[[ Exercise data open ]]
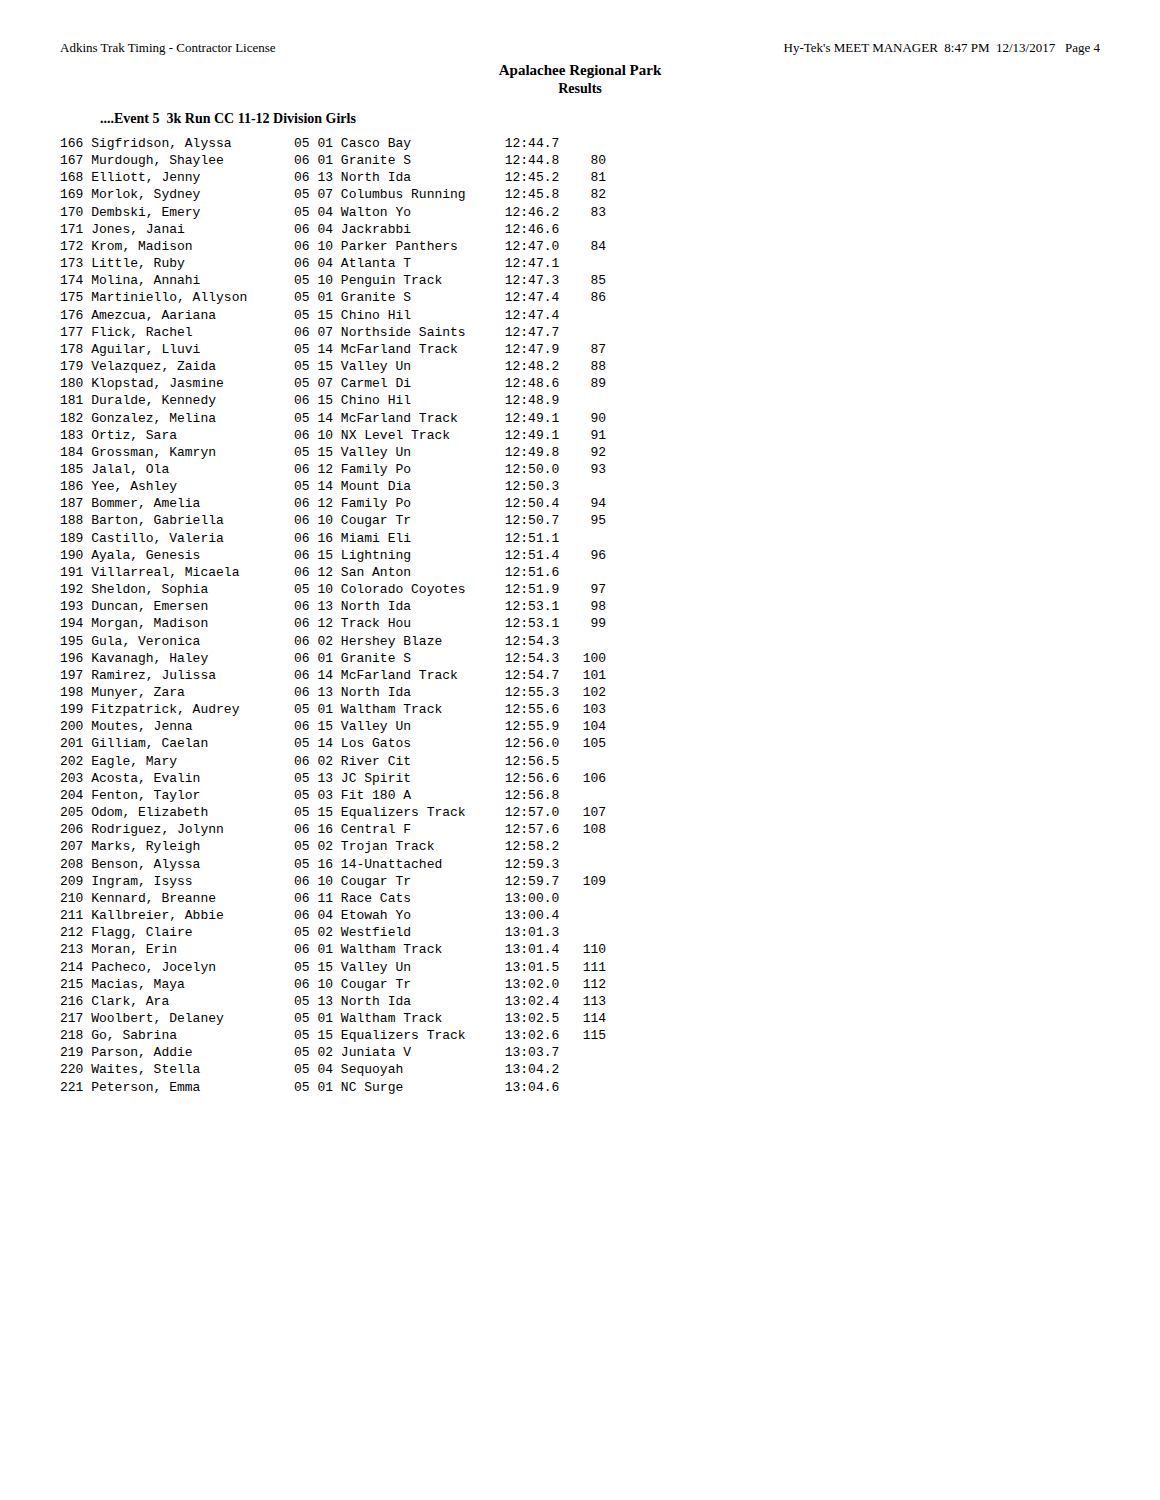Adkins Trak Timing - Contractor License
Hy-Tek's MEET MANAGER 8:47 PM 12/13/2017 Page 4
Apalachee Regional Park
Results
....Event 5 3k Run CC 11-12 Division Girls
166 Sigfridson, Alyssa        05 01 Casco Bay            12:44.7
167 Murdough, Shaylee         06 01 Granite S            12:44.8    80
168 Elliott, Jenny            06 13 North Ida            12:45.2    81
169 Morlok, Sydney            05 07 Columbus Running     12:45.8    82
170 Dembski, Emery            05 04 Walton Yo            12:46.2    83
171 Jones, Janai              06 04 Jackrabbi            12:46.6
172 Krom, Madison             06 10 Parker Panthers      12:47.0    84
173 Little, Ruby              06 04 Atlanta T            12:47.1
174 Molina, Annahi            05 10 Penguin Track        12:47.3    85
175 Martiniello, Allyson      05 01 Granite S            12:47.4    86
176 Amezcua, Aariana          05 15 Chino Hil            12:47.4
177 Flick, Rachel             06 07 Northside Saints     12:47.7
178 Aguilar, Lluvi            05 14 McFarland Track      12:47.9    87
179 Velazquez, Zaida          05 15 Valley Un            12:48.2    88
180 Klopstad, Jasmine         05 07 Carmel Di            12:48.6    89
181 Duralde, Kennedy          06 15 Chino Hil            12:48.9
182 Gonzalez, Melina          05 14 McFarland Track      12:49.1    90
183 Ortiz, Sara               06 10 NX Level Track       12:49.1    91
184 Grossman, Kamryn          05 15 Valley Un            12:49.8    92
185 Jalal, Ola                06 12 Family Po            12:50.0    93
186 Yee, Ashley               05 14 Mount Dia            12:50.3
187 Bommer, Amelia            06 12 Family Po            12:50.4    94
188 Barton, Gabriella         06 10 Cougar Tr            12:50.7    95
189 Castillo, Valeria         06 16 Miami Eli            12:51.1
190 Ayala, Genesis            06 15 Lightning            12:51.4    96
191 Villarreal, Micaela       06 12 San Anton            12:51.6
192 Sheldon, Sophia           05 10 Colorado Coyotes     12:51.9    97
193 Duncan, Emersen           06 13 North Ida            12:53.1    98
194 Morgan, Madison           06 12 Track Hou            12:53.1    99
195 Gula, Veronica            06 02 Hershey Blaze        12:54.3
196 Kavanagh, Haley           06 01 Granite S            12:54.3   100
197 Ramirez, Julissa          06 14 McFarland Track      12:54.7   101
198 Munyer, Zara              06 13 North Ida            12:55.3   102
199 Fitzpatrick, Audrey       05 01 Waltham Track        12:55.6   103
200 Moutes, Jenna             06 15 Valley Un            12:55.9   104
201 Gilliam, Caelan           05 14 Los Gatos            12:56.0   105
202 Eagle, Mary               06 02 River Cit            12:56.5
203 Acosta, Evalin            05 13 JC Spirit            12:56.6   106
204 Fenton, Taylor            05 03 Fit 180 A            12:56.8
205 Odom, Elizabeth           05 15 Equalizers Track     12:57.0   107
206 Rodriguez, Jolynn         06 16 Central F            12:57.6   108
207 Marks, Ryleigh            05 02 Trojan Track         12:58.2
208 Benson, Alyssa            05 16 14-Unattached        12:59.3
209 Ingram, Isyss             06 10 Cougar Tr            12:59.7   109
210 Kennard, Breanne          06 11 Race Cats            13:00.0
211 Kallbreier, Abbie         06 04 Etowah Yo            13:00.4
212 Flagg, Claire             05 02 Westfield            13:01.3
213 Moran, Erin               06 01 Waltham Track        13:01.4   110
214 Pacheco, Jocelyn          05 15 Valley Un            13:01.5   111
215 Macias, Maya              06 10 Cougar Tr            13:02.0   112
216 Clark, Ara                05 13 North Ida            13:02.4   113
217 Woolbert, Delaney         05 01 Waltham Track        13:02.5   114
218 Go, Sabrina               05 15 Equalizers Track     13:02.6   115
219 Parson, Addie             05 02 Juniata V            13:03.7
220 Waites, Stella            05 04 Sequoyah             13:04.2
221 Peterson, Emma            05 01 NC Surge             13:04.6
[[ Exercise data closed ]]
• **Prompt**:
Skip the pictures and quote each line of the entries above, from the first through the line with "178 Aguilar, Lluvi", exactly as it appears.

• **Output of the task**:
Adkins Trak Timing - Contractor License
Hy-Tek's MEET MANAGER 8:47 PM 12/13/2017 Page 4
Apalachee Regional Park
Results
....Event 5 3k Run CC 11-12 Division Girls
166 Sigfridson, Alyssa        05 01 Casco Bay            12:44.7
167 Murdough, Shaylee         06 01 Granite S            12:44.8    80
168 Elliott, Jenny            06 13 North Ida            12:45.2    81
169 Morlok, Sydney            05 07 Columbus Running     12:45.8    82
170 Dembski, Emery            05 04 Walton Yo            12:46.2    83
171 Jones, Janai              06 04 Jackrabbi            12:46.6
172 Krom, Madison             06 10 Parker Panthers      12:47.0    84
173 Little, Ruby              06 04 Atlanta T            12:47.1
174 Molina, Annahi            05 10 Penguin Track        12:47.3    85
175 Martiniello, Allyson      05 01 Granite S            12:47.4    86
176 Amezcua, Aariana          05 15 Chino Hil            12:47.4
177 Flick, Rachel             06 07 Northside Saints     12:47.7
178 Aguilar, Lluvi            05 14 McFarland Track      12:47.9    87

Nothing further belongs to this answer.